Having said this, it is important to remember how unusual Django Unchained is in terms of its racial depictions. The film closes with Django walking away from the flames of Calvin Candy’s plantation to meet his wife, who is waiting with their horses. He climbs onto his horse and, in an expression of his cool, marked with a playful edge, performs a little riding show for his wife — he dances the horse, makes it walk in a comical, stiff-legged, show gait. They ride off into the night. We do not imagine that they are riding off to free all of the slaves in the world, but are instead riding off, as they would in a Western, into the metaphorical sunset of their own dreams and happiness.
This last is significant. Like all of the white screen cowboys before him, Django is not asked to bear any societal weight; he is free from any responsibilities except for those he has chosen. He is not tied to the responsibilities of racial identity, but is a broadly representative type of American: free, master of his destiny. It is exactly this freedom that, for nearly the entire history of Hollywood, has been the province of white characters. In the jaunty dance steps that Django has his horse perform, in the laughing showmanship of it, we find a stinging rebuttal to the roles afforded the African American characters in Lincoln: Django is powerful, graceful, and has a sense of humor; he has pulled himself up from the lowest imaginable societal position to establish his independence.

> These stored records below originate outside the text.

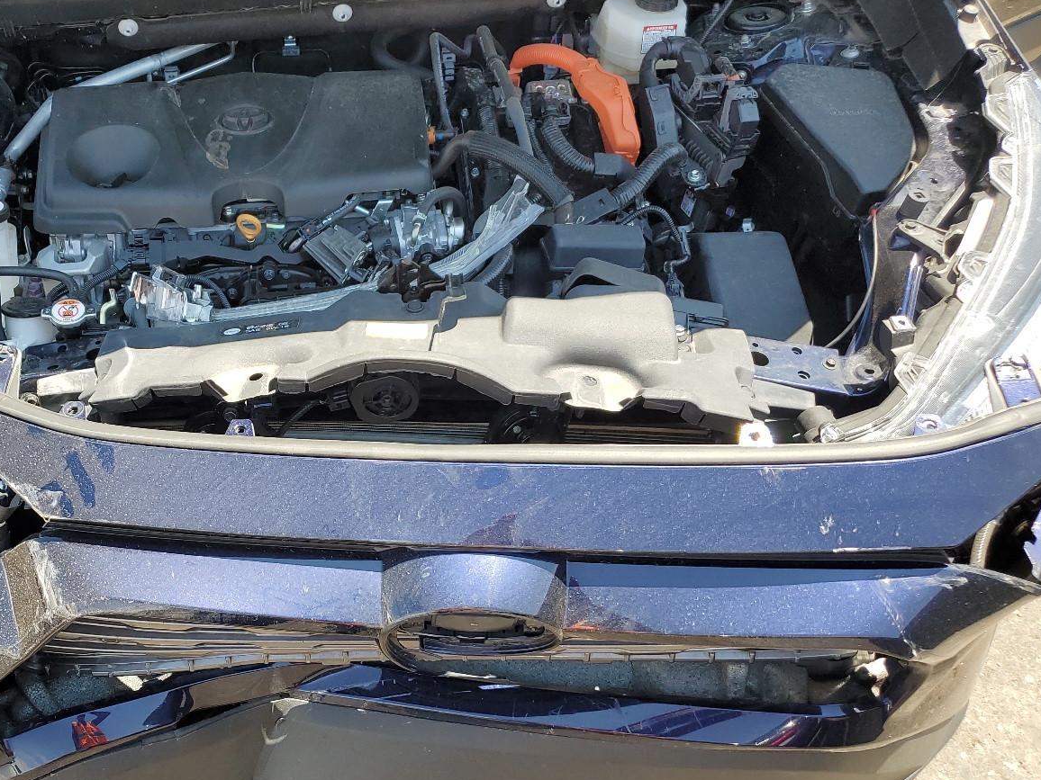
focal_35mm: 36
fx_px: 1083
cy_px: 453
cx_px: 339
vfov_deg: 39.5
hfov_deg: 50.4
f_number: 1.5
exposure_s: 1/714
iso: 50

And this is not just any independence, but that of the cowboy, perhaps the most central mythic archetype in American history.

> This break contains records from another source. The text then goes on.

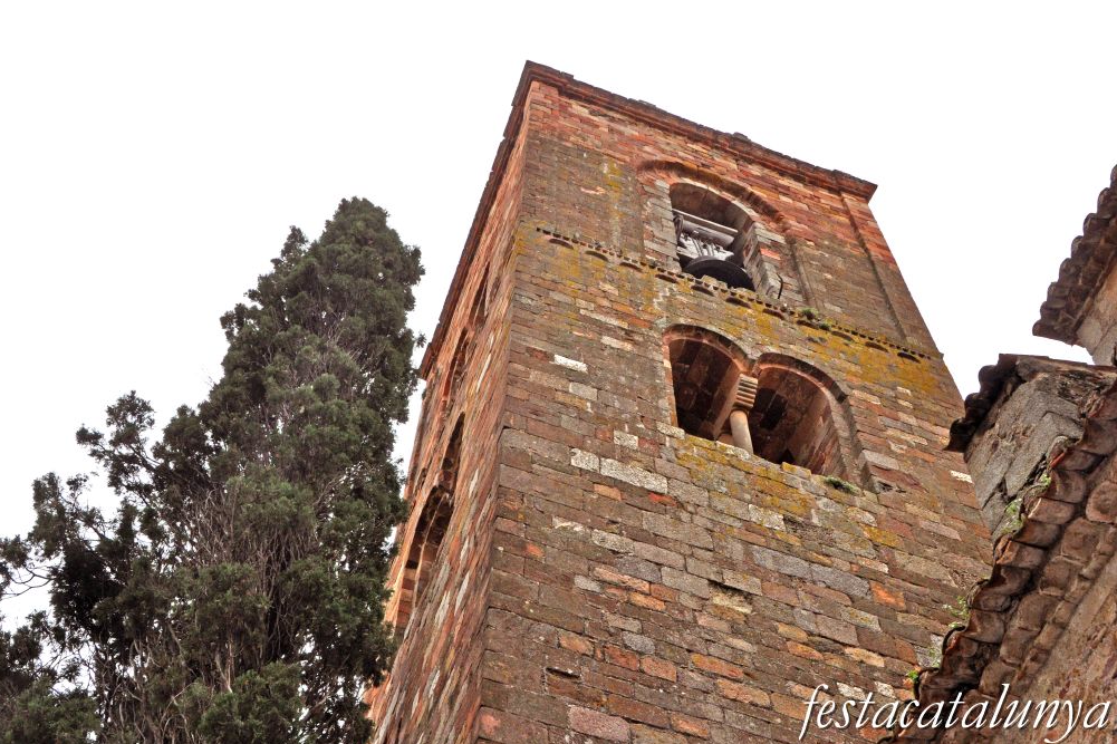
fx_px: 1474
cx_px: 547
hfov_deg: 41.5
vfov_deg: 28.3
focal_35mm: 48
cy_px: 368
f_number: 13
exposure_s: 1/200
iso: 500
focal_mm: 31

When some future politician is reaching for rhetorical flourish, will he or she alight on Lincoln’s vision of slavery as a great, abstract historical evil over which the nation triumphed? Or will the vision be Django‘s, one of slavery as a strain of racial violence, perpetuated by monstrous people backed by false science, an issue unsettled enough to still be enraging today? We will not know until it happens, but it’s entertaining to think of a future Texas politician explaining how he remembers the old western story of a slave who broke free — because he had the spirit of a cowboy, a rugged individualist, a true American — and then risked his life to go back and rescue his wife.